---------- INPUT MATERIAL

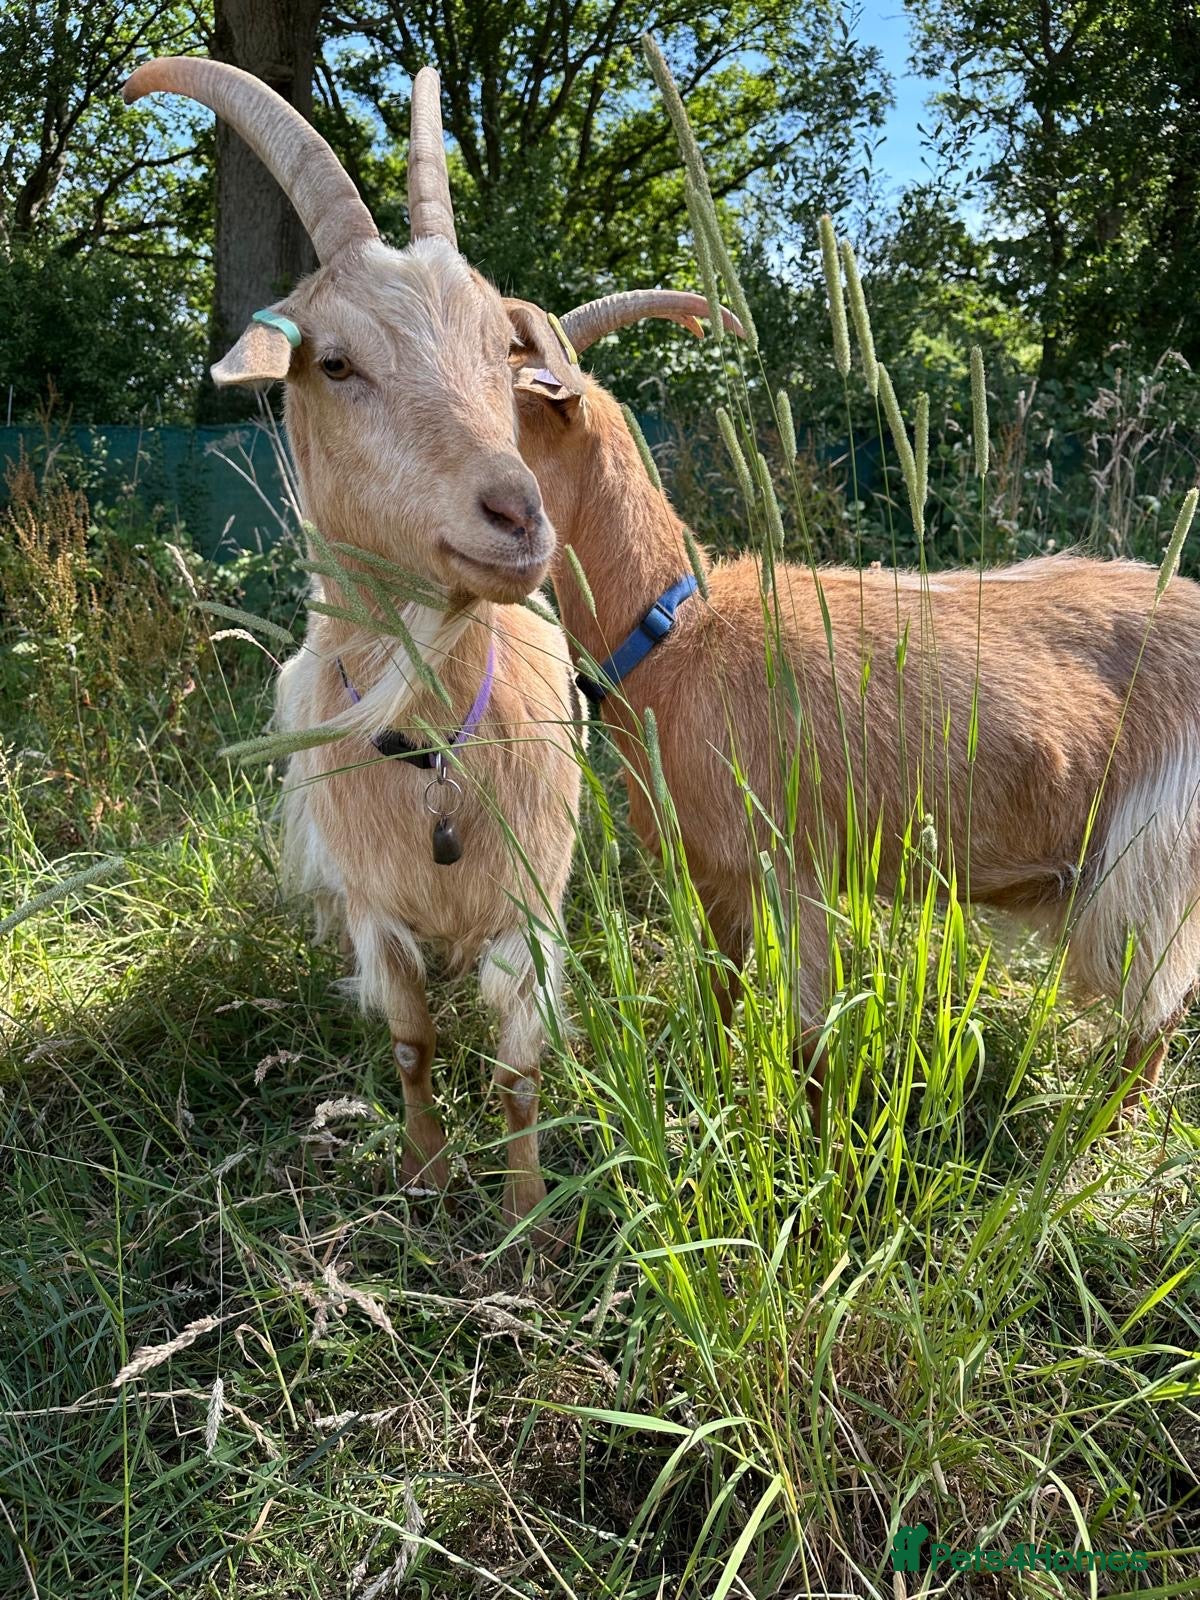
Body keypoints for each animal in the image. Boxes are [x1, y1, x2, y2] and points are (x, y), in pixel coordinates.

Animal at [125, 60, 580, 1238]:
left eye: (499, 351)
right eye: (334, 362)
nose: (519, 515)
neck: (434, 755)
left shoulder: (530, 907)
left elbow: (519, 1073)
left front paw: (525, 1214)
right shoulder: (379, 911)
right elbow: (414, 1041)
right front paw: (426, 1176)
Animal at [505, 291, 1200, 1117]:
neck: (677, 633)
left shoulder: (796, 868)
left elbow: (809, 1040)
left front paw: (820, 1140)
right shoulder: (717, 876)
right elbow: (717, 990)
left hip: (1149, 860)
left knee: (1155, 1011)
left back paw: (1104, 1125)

--------------------
---------- INPUT MATERIAL

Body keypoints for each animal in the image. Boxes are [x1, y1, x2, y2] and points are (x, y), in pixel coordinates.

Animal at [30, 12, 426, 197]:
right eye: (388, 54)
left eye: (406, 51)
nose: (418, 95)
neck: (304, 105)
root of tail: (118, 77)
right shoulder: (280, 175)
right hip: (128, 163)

--------------------

TASK PROMPT →
Transcribe the records above from the line holding "left shoulder: (530, 907)" down to the line holding "left back paw: (1104, 1125)", inclusive, without adding anything.

WRITTEN ANSWER →
left shoulder: (530, 907)
left elbow: (519, 1073)
left front paw: (525, 1214)
right shoulder: (379, 911)
right elbow: (414, 1041)
right front paw: (426, 1176)
Animal at [505, 291, 1200, 1117]:
neck: (677, 633)
left shoulder: (796, 868)
left elbow: (809, 1040)
left front paw: (820, 1140)
right shoulder: (717, 876)
right elbow: (717, 990)
left hip: (1149, 860)
left knee: (1155, 1011)
left back paw: (1104, 1125)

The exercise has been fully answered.